Mais ce ne serait rien si elle n’était l’atroce prémonition du monde qui vient.   « Même si en tant que chercheur j’essaye de m’abstenir de porter un jugement sur les résultats, évidemment, le biais contre les sans-abris ou les personnes en surpoids est inacceptable », résume le scientifique du CNRS ». Tartuffe ! Tu demandes aux gens s’ils préfèrent sauver le gros moche ou le mince avenant et ensuite tu t’indignes qu’ils répondent : le mince avenant… Mais l’article se veut rassurant. « Les données de l’étude, intégralement publiées sur Internet, sont principalement destinées aux gouvernements qui envisagent de légiférer sur les voitures autonomes ou les industriels travaillant sur la programmation de ces voitures. « Notre espoir est que les législateurs connaissent les préférences de leurs populations sans forcément les suivre, mais pour anticiper leurs réactions et être pédagogues après coup », espère Bonnefon ».  Sans forcément les suivre….

Allons, à d’autres ! Cette simple étude montre que les scientifiques à la pointe des évolutions ont déjà intégré les choix eugénistes que l’avenir tel qu’ils le conçoivent est censé nous imposer et qu’ils soumettent non sans une forme de terrifiante ingénuité à notre appréciation.

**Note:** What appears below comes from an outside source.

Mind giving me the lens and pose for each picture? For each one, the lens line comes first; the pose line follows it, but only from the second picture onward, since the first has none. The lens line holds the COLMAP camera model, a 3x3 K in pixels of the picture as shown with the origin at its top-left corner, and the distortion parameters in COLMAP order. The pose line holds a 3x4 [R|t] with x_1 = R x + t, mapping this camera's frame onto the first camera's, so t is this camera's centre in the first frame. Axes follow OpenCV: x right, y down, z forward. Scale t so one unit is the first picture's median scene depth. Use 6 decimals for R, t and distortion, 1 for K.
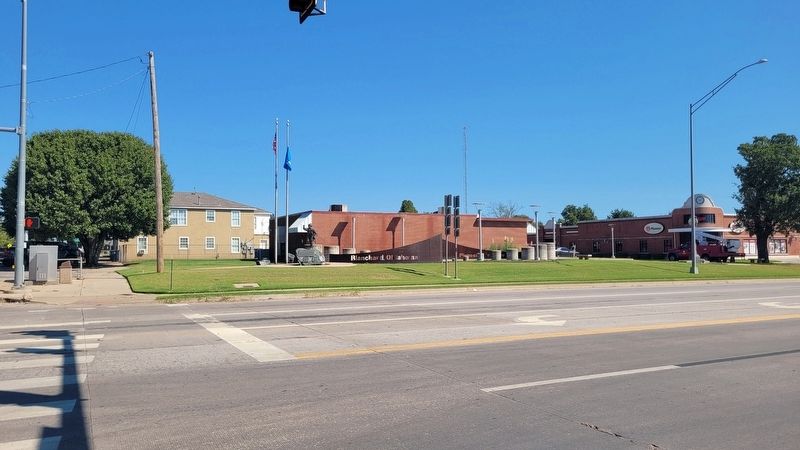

Ils nous montrent surtout avec une indécence qui frise l’obscénité qu’ils sont  déjà prêts, quoiqu’ils en disent, à cautionner la programmation de machines pour sauver les jeunes, beaux et riches humains en sacrifiant  les vieux, les moches et les pauvres. Voilà à quoi vont ressembler demain les normes de la vie en collectivité. Voilà comment on va programmer les fameuses intelligences artificielles à qui nous avons déjà décidé de confier le soin de prendre les décisions à notre place. Mais le pire, c’est peut-être de découvrir que cette vision hallucinante de l’homme et de la valeur de la vie trouve déjà un terreau à ce point fertilisé que l’article qui rend compte de ces travaux s’en offusque à peine. La perspective d’un tel mépris de la vie humaine dans un proche avenir n’a qu’un seul mérite, mais au fond, il est de taille. Nous réconforter sur la question du réchauffement climatique. Car si l’humanité devient cela, le mieux est encore qu’elle disparaisse.